LE PRIX DE TOUS LES DANGERS
Bien que couronné en 1958 par le Nobel de littérature, le grand écrivain soviétique Boris Pasternak fut l’objet de violentes attaques et finit sa vie misérablement.
Le chef-d’oeuvre de l’écrivain,
Le Docteur Jivago, lui valut à la fois le prix Nobel 1958 et une fin de vie tragique. Né en 1890 dans une famille juive extrêmement cultivée, Boris Pasternak fut d’abord poète et traducteur avant de devenir romancier. Comme tant d’autres, il tomba en disgrâce durant les années 1930. Il continua cependant d’écrire. En 1956, conscient de procéder à sa propre exécution, il fait parvenir le manuscrit du Docteur
Jivago à l’éditeur Feltrinelli, militant communiste éclairé, qui en fait une lecture enthousiaste et en publie une traduction italienne l’année suivante. Pasternak, cependant, avait envoyé d’autres manuscrits à divers correspondants européens, parmi lesquels Brice Parain, collaborateur influent de Gallimard. L’édition originale en français du Docteur
Jivago paraît en 1958 dans la collection « Du Monde entier ». Plus obscurément, la CIA fait imprimer et distribuer des centaines d’exemplaires du roman. En pleine guerre froide, l’annonce du prix Nobel attribué à Pasternak fait exploser la haine des autorités soviétiques. La décision de l’Académie suédoise est considérée comme une provocation de l’Occident, si ce n’est comme une agression orchestrée par les Américains. Désormais traité comme agent de l’étranger et anticommuniste, Pasternak se voit interdire tout retour dans son pays s’il se rend à Stockholm. Soumis à d’incessantes pressions, il finit par refuser le prix.

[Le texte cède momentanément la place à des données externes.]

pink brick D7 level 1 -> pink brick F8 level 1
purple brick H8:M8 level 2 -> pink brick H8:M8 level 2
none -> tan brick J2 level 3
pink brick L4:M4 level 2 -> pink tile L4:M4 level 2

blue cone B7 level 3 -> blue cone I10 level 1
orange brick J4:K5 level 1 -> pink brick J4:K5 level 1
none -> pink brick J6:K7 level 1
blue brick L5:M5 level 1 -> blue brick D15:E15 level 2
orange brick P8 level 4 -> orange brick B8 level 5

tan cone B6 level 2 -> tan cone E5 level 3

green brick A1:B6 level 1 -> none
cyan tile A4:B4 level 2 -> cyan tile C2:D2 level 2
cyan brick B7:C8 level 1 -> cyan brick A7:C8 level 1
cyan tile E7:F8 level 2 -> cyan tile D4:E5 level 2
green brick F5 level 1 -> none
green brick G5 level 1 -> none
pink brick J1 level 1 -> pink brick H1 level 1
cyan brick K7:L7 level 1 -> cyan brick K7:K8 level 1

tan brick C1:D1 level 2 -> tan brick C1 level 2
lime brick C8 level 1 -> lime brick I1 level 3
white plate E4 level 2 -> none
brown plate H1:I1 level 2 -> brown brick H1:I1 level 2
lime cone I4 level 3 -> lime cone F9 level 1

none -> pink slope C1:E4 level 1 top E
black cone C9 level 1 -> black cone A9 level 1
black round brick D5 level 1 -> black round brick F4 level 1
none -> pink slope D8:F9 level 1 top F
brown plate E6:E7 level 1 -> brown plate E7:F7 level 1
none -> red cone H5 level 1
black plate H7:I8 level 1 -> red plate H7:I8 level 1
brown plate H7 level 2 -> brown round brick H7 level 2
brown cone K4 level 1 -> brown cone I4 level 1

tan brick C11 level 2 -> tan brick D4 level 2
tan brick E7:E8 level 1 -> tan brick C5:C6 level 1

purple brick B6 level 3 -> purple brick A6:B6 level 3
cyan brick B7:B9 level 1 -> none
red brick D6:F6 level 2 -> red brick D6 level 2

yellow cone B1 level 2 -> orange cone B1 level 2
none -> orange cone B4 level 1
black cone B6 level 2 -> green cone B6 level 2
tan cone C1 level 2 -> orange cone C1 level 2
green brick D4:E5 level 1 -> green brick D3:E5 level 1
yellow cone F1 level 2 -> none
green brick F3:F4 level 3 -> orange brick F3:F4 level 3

Mais ce geste de soumission ne suffit pas à calmer les attaques.Expulsé de l’Union des écrivains, privé de droits d’auteur et désormais sans ressources, Pasternak est vilipendé et calomnié devant les Jeunesses communistes, à la grande joie de Khrouchtchev. Victime d’une immonde campagne de presse, constamment surveillé par le KGB, pris à partie et insulté jusque dans son jardin, il meurt deux ans plus tard. Le plus révoltant peut-être, c’est que Le Docteur Jivago n’est pas un livre à proprement parler engagé. À travers la vie d’un médecin, Pasternak y décrit la Russie durant une période qui va d’avant 1914 jusqu’au début des années 1920.
Il est vrai que ses personnages ne célèbrent pas la révolution.
Ils se construisent au gré des amours ou des accidents du destin. Il s’agit juste d’un roman.